In assays where semiquantitative analyses are to be carried out (e.g., HER2, estrogen receptor protein, Ki67), the problems with inter- and intra-laboratory reproducibility may be overcome by using digital image analysis (DIA) [17]. However, in order to introduce DIA in the diagnostic work, standardization and EQA becomes even more important. DIA can also be implemented in PT assessment to strengthen the manual procedure. Thus, in a NordiQC study, DIA of HER-2 stained slides of breast cancers could be used to define precise levels of membrane connectivity to distinguish between optimal and suboptimal staining reactions, allowing for better calibration of the immunoassays [18].

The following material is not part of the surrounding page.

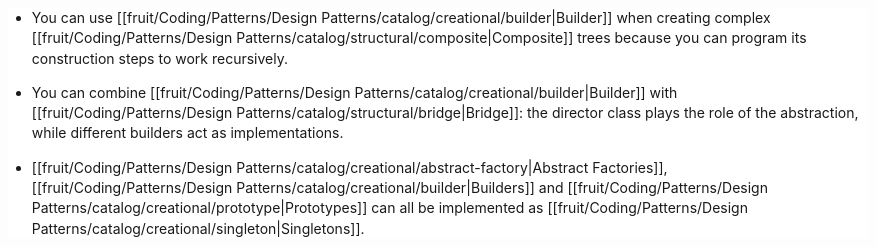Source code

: - You can use [[fruit/Coding/Patterns/Design Patterns/catalog/creational/builder|Builder]] when creating complex [[fruit/Coding/Patterns/Design Patterns/catalog/structural/composite|Composite]] trees because you can program its construction steps to work recursively.

- You can combine [[fruit/Coding/Patterns/Design Patterns/catalog/creational/builder|Builder]] with [[fruit/Coding/Patterns/Design Patterns/catalog/structural/bridge|Bridge]]: the director class plays the role of the abstraction, while different builders act as implementations.

- [[fruit/Coding/Patterns/Design Patterns/catalog/creational/abstract-factory|Abstract Factories]], [[fruit/Coding/Patterns/Design Patterns/catalog/creational/builder|Builders]] and [[fruit/Coding/Patterns/Design Patterns/catalog/creational/prototype|Prototypes]] can all be implemented as [[fruit/Coding/Patterns/Design Patterns/catalog/creational/singleton|Singletons]].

IHC PT programmes based on expert panel-based qualitative assessment systems, which work internationally and/or publish their results in English, include United Kingdom National External Quality Assessment Scheme for Immunocytochemistry (UK NEQAS ICC), Canadian Immunohistochemical Quality Control (cIQc), The Royal College of Pathologists of Australasia, Quality Assurance Programmes (RCPAQAP), and NordiQC. These programmes use different approaches in evaluating the performance of individual participating laboratories but are all rooted in a comparative method in which a judgment is rendered by a panel of expert assessors, striving to achieve consistency and accuracy in the operation of clinical laboratories with the ultimate goal of improved patient safety. The time has come for these and other PT programmes to joining forces for common standards in IHC. Initiatives have currently been taken to construct an International Quality Network for Pathology (IQN Path, www.iqnpath.org) aimed to delivering improved clinical implementation of tissue-based biomarkers through multi-stakeholder cooperation, exchange expertise between key opinion leaders in the field, pool resources to quickly establish recommendations for new biomarker adoption, establish benchmarks and best practice, coordinate interaction between international experts and different stakeholders involved in quality assessment thereby supporting faster adoption of new biomarkers and technology, and promote EQA/PT by creating compelling evidence to inform and lead policy development, identifying trends and emerging needs in the field creating a stronger voice for EQA providers (www.iqnpath.org).